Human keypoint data

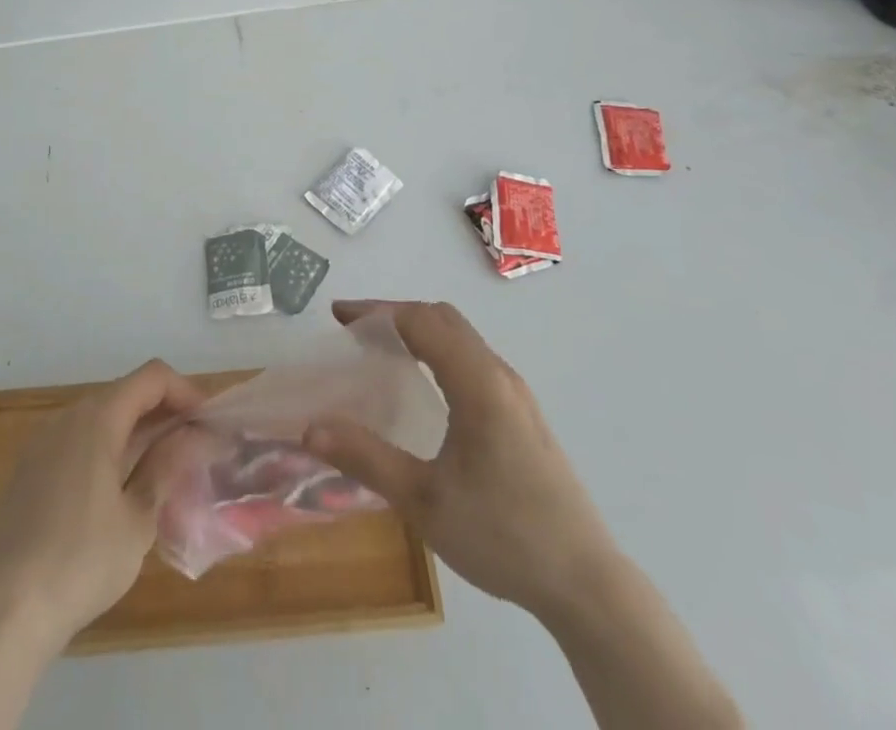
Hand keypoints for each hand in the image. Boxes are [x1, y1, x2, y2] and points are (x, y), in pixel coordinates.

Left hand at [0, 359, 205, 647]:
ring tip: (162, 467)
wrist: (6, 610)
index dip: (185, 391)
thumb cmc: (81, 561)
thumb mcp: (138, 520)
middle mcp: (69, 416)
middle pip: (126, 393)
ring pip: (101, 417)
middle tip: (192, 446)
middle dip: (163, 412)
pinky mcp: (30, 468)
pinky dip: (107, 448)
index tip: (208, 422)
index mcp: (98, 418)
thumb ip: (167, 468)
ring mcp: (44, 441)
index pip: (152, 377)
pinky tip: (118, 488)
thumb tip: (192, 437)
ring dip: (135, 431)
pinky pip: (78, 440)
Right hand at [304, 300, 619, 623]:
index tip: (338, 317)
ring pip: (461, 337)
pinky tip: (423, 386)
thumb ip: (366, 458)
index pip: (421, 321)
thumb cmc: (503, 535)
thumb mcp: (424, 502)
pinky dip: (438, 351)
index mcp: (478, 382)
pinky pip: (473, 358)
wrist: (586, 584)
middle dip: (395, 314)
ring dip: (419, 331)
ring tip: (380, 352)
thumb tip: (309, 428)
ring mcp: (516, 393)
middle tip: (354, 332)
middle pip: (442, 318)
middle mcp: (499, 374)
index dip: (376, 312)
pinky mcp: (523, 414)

* * *

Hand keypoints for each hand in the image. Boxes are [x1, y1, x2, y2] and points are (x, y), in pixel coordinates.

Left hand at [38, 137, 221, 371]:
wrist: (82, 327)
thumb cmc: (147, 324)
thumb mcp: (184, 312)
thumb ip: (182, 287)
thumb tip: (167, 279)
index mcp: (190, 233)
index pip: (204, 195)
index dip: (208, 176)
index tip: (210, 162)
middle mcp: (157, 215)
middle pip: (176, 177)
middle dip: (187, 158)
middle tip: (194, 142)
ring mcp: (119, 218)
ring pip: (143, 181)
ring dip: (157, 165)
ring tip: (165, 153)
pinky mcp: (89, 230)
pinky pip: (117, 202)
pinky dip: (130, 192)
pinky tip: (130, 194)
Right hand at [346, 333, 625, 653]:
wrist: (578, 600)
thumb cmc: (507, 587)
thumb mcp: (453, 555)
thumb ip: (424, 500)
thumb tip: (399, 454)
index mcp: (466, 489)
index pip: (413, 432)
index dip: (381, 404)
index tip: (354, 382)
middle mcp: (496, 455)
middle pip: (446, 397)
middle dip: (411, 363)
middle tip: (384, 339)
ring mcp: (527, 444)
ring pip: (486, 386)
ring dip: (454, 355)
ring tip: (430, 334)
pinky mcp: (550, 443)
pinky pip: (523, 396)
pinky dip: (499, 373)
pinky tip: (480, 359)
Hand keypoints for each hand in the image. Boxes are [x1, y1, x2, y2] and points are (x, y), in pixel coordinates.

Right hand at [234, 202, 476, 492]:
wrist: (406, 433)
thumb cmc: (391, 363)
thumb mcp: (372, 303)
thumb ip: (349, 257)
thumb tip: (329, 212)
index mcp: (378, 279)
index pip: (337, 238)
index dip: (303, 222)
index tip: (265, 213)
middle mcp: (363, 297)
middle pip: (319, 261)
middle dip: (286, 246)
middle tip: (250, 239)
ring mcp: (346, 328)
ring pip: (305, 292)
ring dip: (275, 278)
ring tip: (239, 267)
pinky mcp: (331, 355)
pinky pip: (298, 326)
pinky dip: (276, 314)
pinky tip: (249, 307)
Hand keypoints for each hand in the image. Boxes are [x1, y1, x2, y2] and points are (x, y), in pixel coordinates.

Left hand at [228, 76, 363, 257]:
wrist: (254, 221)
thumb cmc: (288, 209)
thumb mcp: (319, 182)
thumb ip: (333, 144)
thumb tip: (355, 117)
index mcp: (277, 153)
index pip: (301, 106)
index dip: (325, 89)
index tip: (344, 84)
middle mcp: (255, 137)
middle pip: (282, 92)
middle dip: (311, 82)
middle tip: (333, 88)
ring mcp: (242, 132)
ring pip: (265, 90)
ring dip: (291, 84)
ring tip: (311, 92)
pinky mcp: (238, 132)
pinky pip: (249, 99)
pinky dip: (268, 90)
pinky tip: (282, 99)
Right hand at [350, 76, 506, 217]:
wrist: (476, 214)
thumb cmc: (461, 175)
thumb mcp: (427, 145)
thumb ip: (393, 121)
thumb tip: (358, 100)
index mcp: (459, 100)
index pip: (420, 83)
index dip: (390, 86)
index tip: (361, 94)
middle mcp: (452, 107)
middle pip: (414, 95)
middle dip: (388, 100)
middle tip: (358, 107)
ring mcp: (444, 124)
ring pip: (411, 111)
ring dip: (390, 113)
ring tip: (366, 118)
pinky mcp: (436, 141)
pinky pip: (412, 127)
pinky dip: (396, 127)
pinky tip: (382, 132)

**YOUR GOAL:**
From the records above, retype only the lines starting at the line that contains "ring dip: (275, 278)" and ending at the line that contains "pinky tip: (282, 99)", both included.

**RESPONSE FOR THIS EXERCISE:**
ring dip: (275, 278)
ring tip: (239, 267)
pinky mcp: (331, 355)
pinky pip: (298, 326)
pinky dip: (276, 314)
pinky tip: (249, 307)
Hand keypoints for each hand in the image. Boxes are [x1, y1, x2, y2] and points are (x, y), in pixel coordinates.

Left hand at [228, 76, 363, 257]:
wrist: (254, 221)
thumb cmc: (288, 209)
thumb mcp: (319, 182)
thumb ip: (333, 144)
thumb tip: (355, 117)
index mcp: (277, 153)
index pip: (301, 106)
index dip: (325, 89)
index tip: (344, 84)
middle mcp: (255, 137)
middle pip: (282, 92)
middle dip: (311, 82)
middle tip: (333, 88)
ring mcp: (242, 132)
ring pip: (265, 90)
ring dip: (291, 84)
ring tip: (311, 92)
pinky mcp: (238, 132)
pinky pip: (249, 99)
pinky dip: (268, 90)
pinky tip: (282, 99)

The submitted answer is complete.